When leaders can’t see individual tasks and team capacity, they are likely to assume that their people can do more with less and may go overboard with project planning and assignment. Project managers may be aware that team members are overloaded, but without process visibility, they lack the means to prove it to executives. And with no reprieve in sight, top talent is likely to seek other opportunities.

Incomplete Communication

Email is the biggest culprit here. This resource is frequently used to communicate about projects, but what happens when a new team member joins and doesn’t have access to the project’s documented history, and what happens if a team member forgets to cc another on an important piece of communication? And what about the common scenario of the executive who feels kept in the dark because he or she isn’t receiving regular updates? Then, you have team members wasting time frantically searching their inboxes.

Lower Quality Outputs

Fragmented processes lead to poor project quality because it’s easy for details to be missed during handoffs and things to slip through the cracks. A small problem may easily become a larger one. The result? Anything from a cost overrun to a defective product.

Inaccurate Reporting

Even when businesses have the right business intelligence information available to them, it may be inaccessible or erroneously reported due to lack of process visibility. Leaders who don’t have the most relevant insights at their fingertips are less likely to make smart choices.

Poor Decision Making

If a leader or sponsor doesn’t know exactly how a project is proceeding (for example, how many status meetings took place, how many actions were completed, whether the timeline is being adhered to, or whether a project is in the red or the black), it’s difficult to competently decide if efforts need to be redirected or canceled, or if one initiative needs to be prioritized over another.

Less Effective CRM

While it’s true that customers buy based on individual, personal relationships, sales is still a team effort and successful selling cannot rely on one team member holding information close to the vest. Yet without process visibility, this is precisely what happens.

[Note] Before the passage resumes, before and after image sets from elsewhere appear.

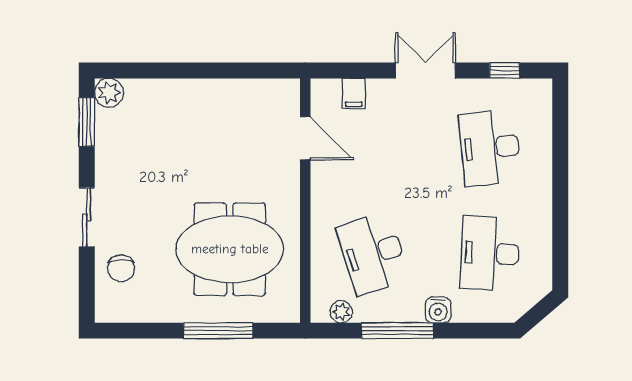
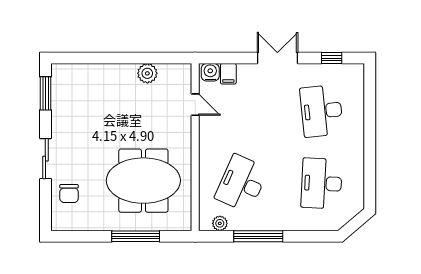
plant: (109, 93) -> (147, 73), moved
door: (305, 138) -> (195, 105), width x0.73
desk: (373, 253) -> (242, 183), turned 42
water cooler: (438, 310) -> (210, 72), moved, turned 180

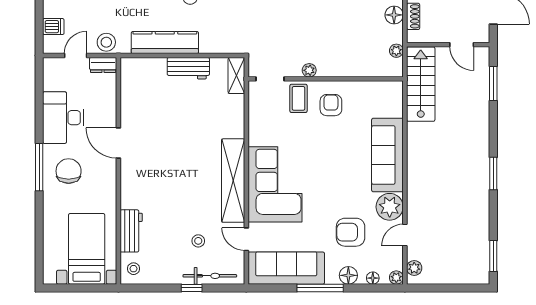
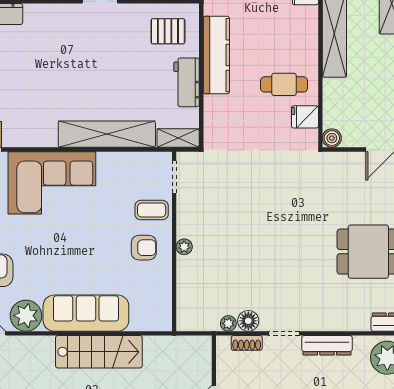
plant: (396, 51) -> (228, 323), moved
plant: (309, 70) -> (184, 247), moved
pallet: (144, 84) -> (168, 31), added
stairs: (421, 84) -> (99, 352), moved
shelving: (233, 181) -> (107, 134), moved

Few in the organization are clear on who had meetings with who, whether VIP clients are being properly taken care of, and the appropriate means of follow up.

Decreased Financial Performance

Without a complete understanding of all components of the business, executives lose the ability to forecast accurately. They can’t plan for disruptions in advance and mitigate the complexities of running a business in a global economy. Ultimately, a lack of process visibility leads to the assumption of greater risk, a loss of stakeholder trust, and less positive growth.